What is rapidraker?

rapidraker is an R package that provides an implementation of the same keyword extraction algorithm (RAKE) that slowraker does. However, rapidraker::rapidrake() is written mostly in Java while slowraker::slowrake() is written mostly in R. This means that you can expect rapidrake() to be considerably faster than slowrake().

Installation

You can get the stable version from CRAN:

install.packages("rapidraker")

The development version of the package requires you to compile the latest Java source code in rapidrake-java, so installing it is not as simple as making a call to devtools::install_github().

Basic usage

library(slowraker)
library(rapidraker)

data("dog_pubs")
rakelist <- rapidrake(txt = dog_pubs$abstract[1:5])
head(rbind_rakelist(rakelist))

Performance of slowraker vs rapidraker

txt <- rep(dog_pubs$abstract, 20)

sr_time <- system.time(slowrake(txt))[["elapsed"]]
rr_time <- system.time(rapidrake(txt))[["elapsed"]]

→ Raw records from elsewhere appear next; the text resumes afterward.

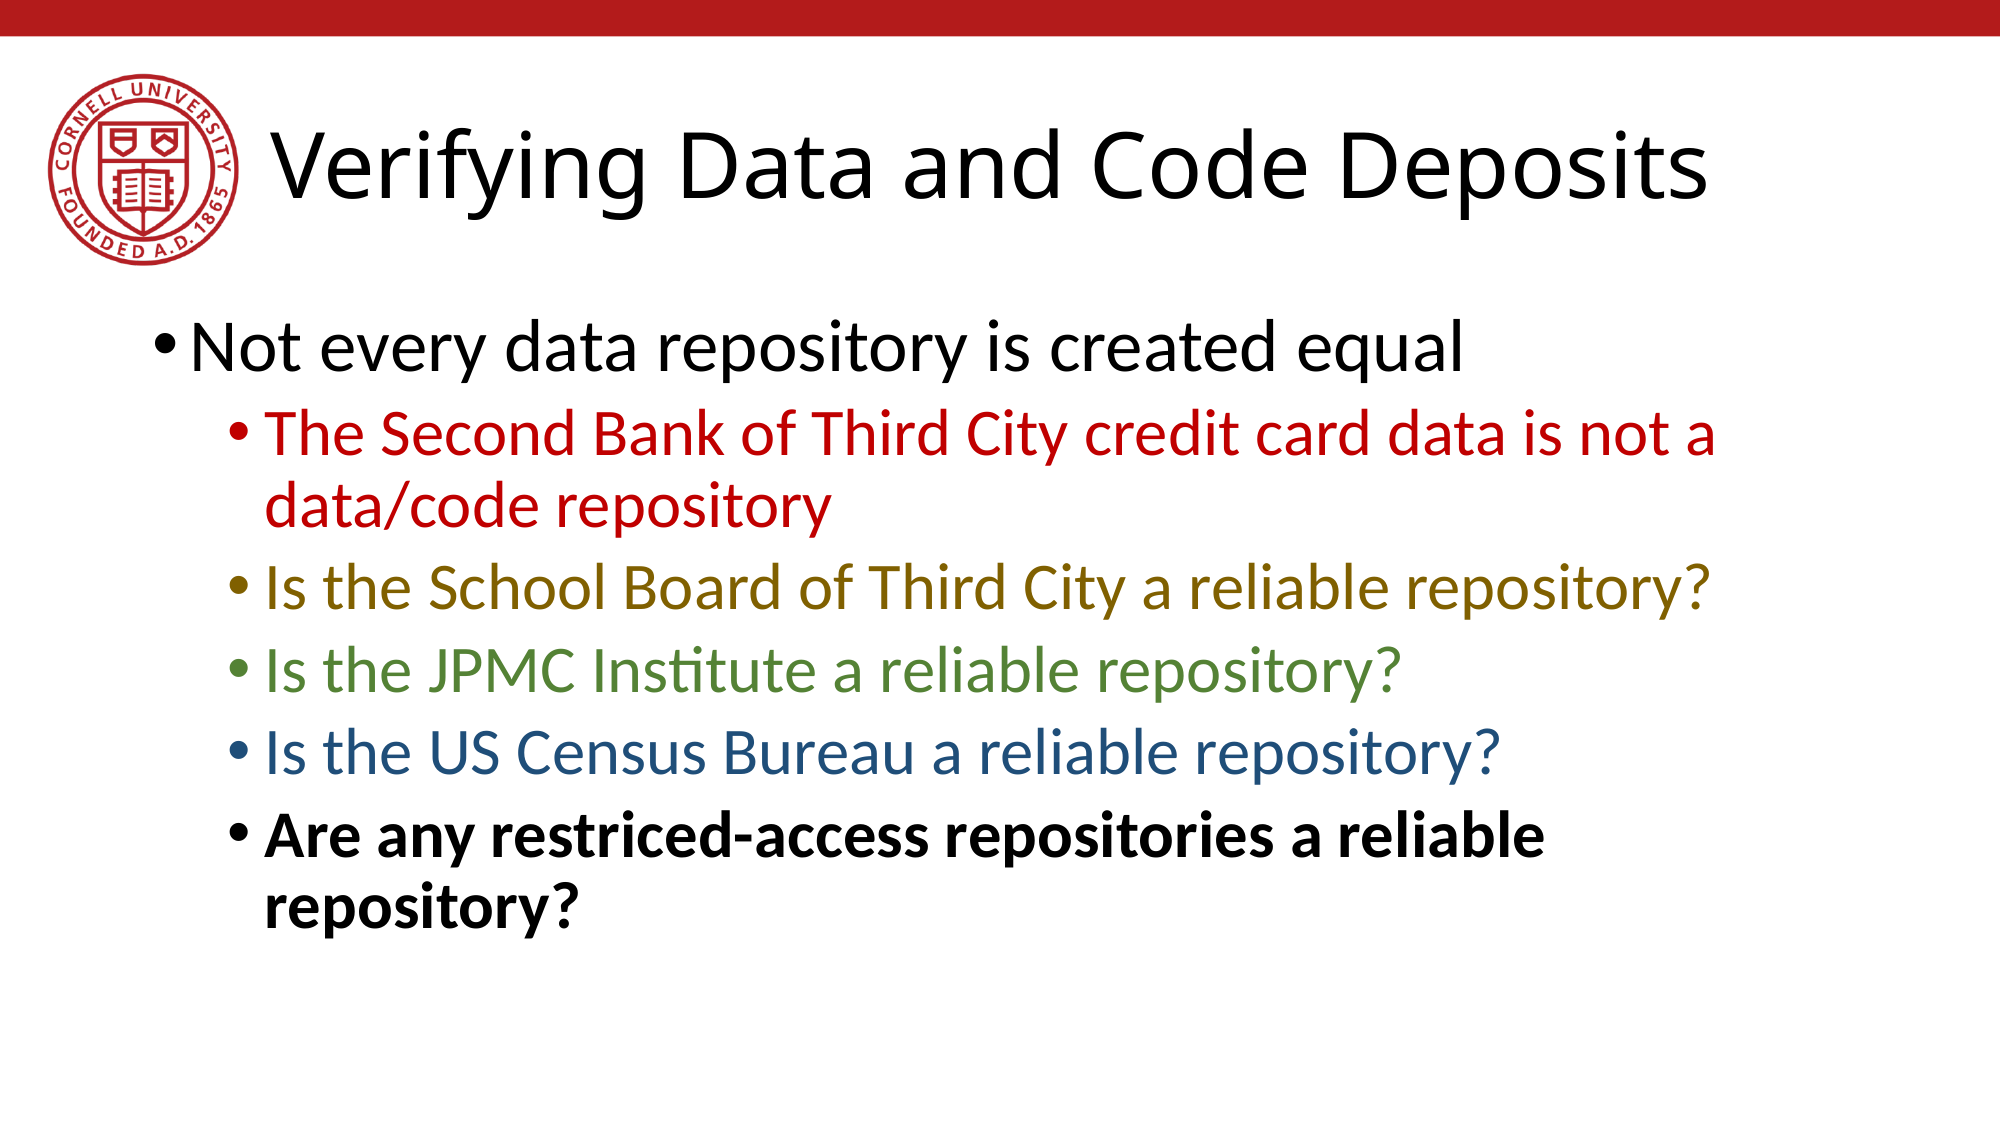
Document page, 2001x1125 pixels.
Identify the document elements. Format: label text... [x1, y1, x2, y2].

picture [39, 65, 255, 274]
title Verifying Data and Code Deposits [255, 59, 1860, 278]
list Not every data repository is created equal The Second Bank of Third City credit card data is not a data/code repository Is the School Board of Third City a reliable repository? Is the JPMC Institute a reliable repository? Is the US Census Bureau a reliable repository? Are any restriced-access repositories a reliable repository? [137, 299, 1863, 1014]
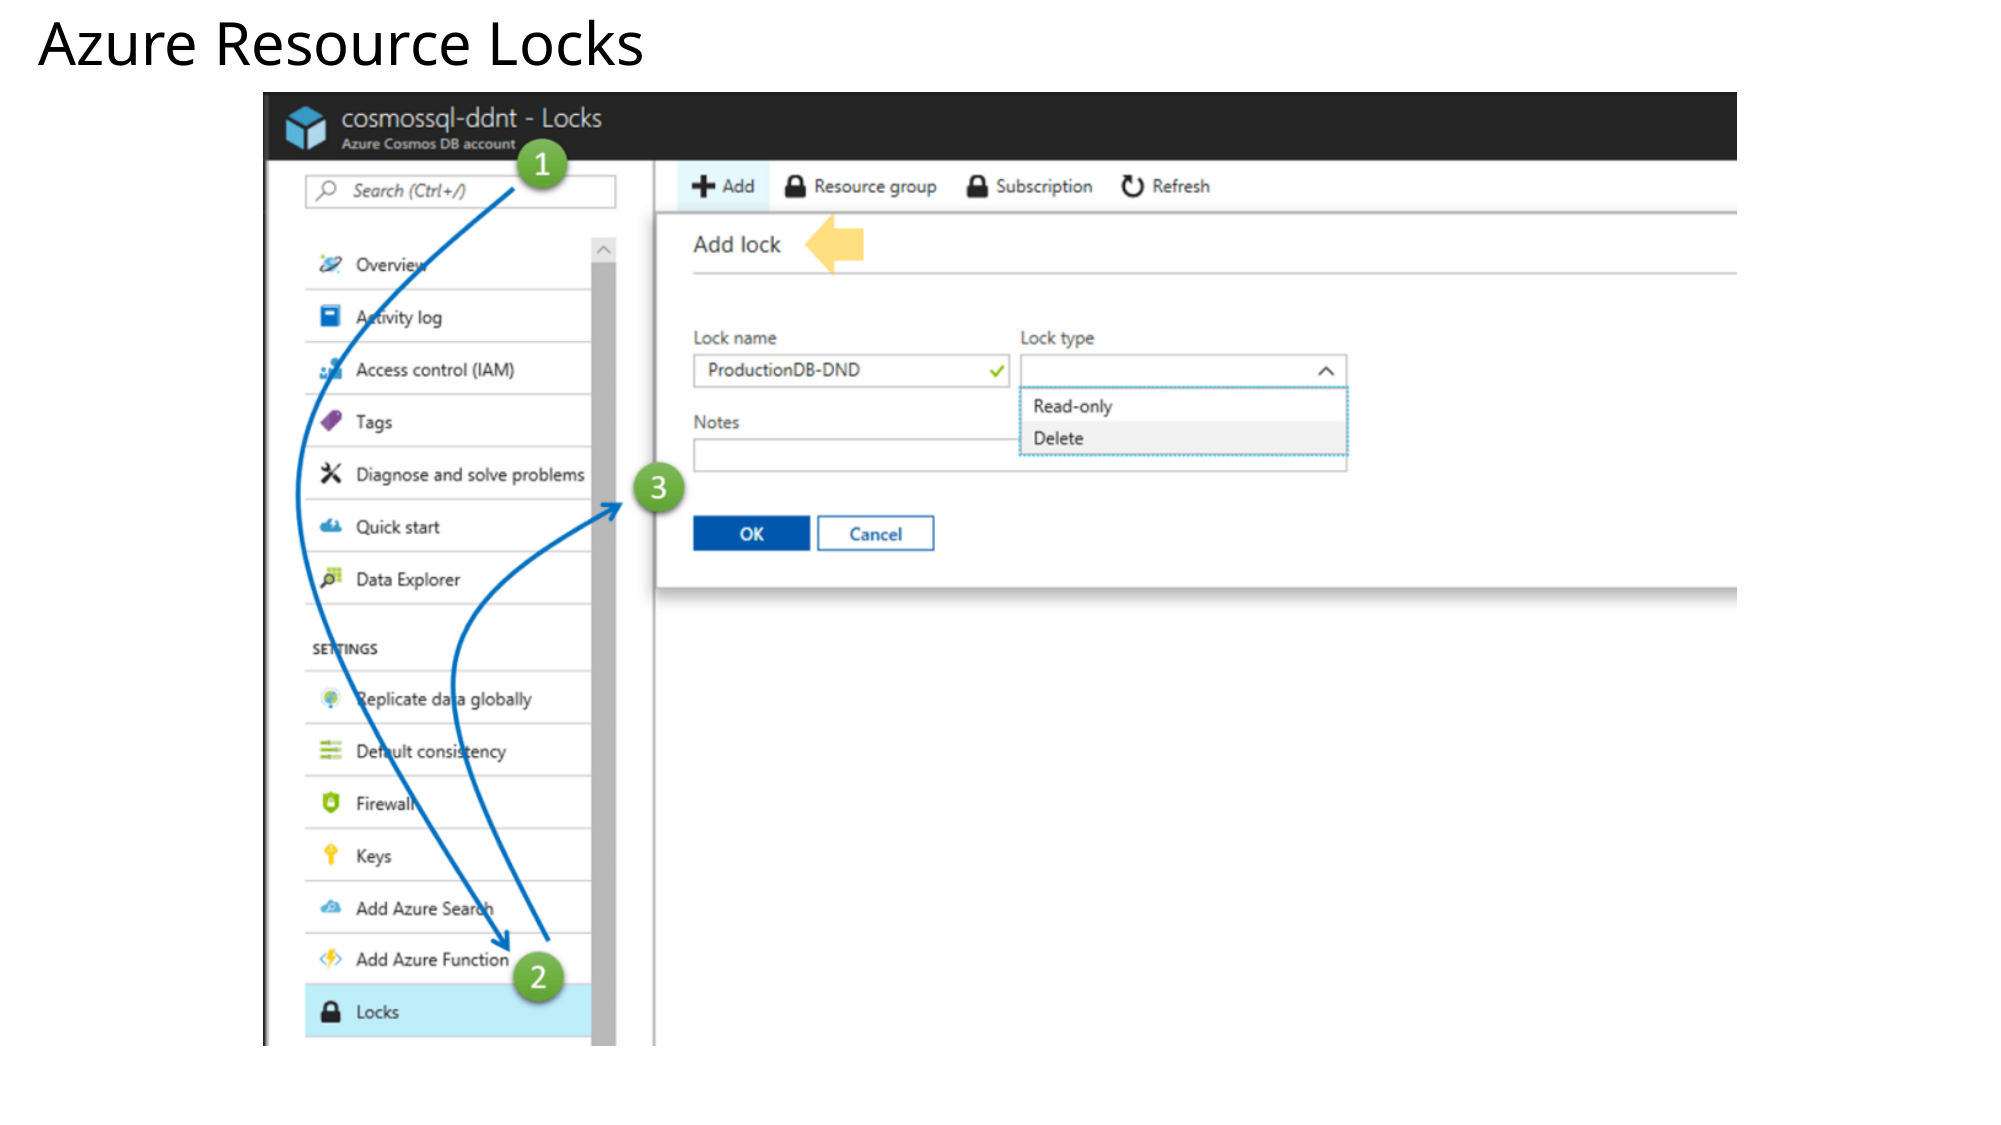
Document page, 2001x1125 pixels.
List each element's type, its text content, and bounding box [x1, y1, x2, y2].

title Azure Resource Locks [23, 6, 1977, 86]
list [263, 92, 1737, 1046]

In this example, slowrake() took 88.86 seconds to execute while rapidrake() took 14.58 seconds. In other words, rapidrake() was about 6 times faster than slowrake().

Making rapidrake() even faster

Executing RAKE is an example of an embarrassingly parallel problem. As such, it doesn’t take much to parallelize rapidrake():

# The following code was run on an 8 core Windows 7 machine
library(parallel)
library(doParallel)
library(foreach)

cores <- detectCores()
# Make txt vector larger so we can more easily see the speed improvement of parallelization
txt2 <- rep(txt, cores) 
by <- floor(length(txt2) / cores)

cl <- makeCluster(cores)
registerDoParallel(cl)

rr_par_time <- system.time(
  foreach(i = 1:cores) %dopar% {
    start <- (i - 1) * by + 1
    finish <- start + by - 1
    rapidraker::rapidrake(txt2[start:finish])
  }
)[["elapsed"]]

stopCluster(cl)

The sequential version of rapidrake() took 14.58 seconds to extract keywords for 600 documents, while the parallel version took 31.15 seconds to extract keywords for 4800 documents. This suggests that the parallel version was about 4 times faster than the regular version.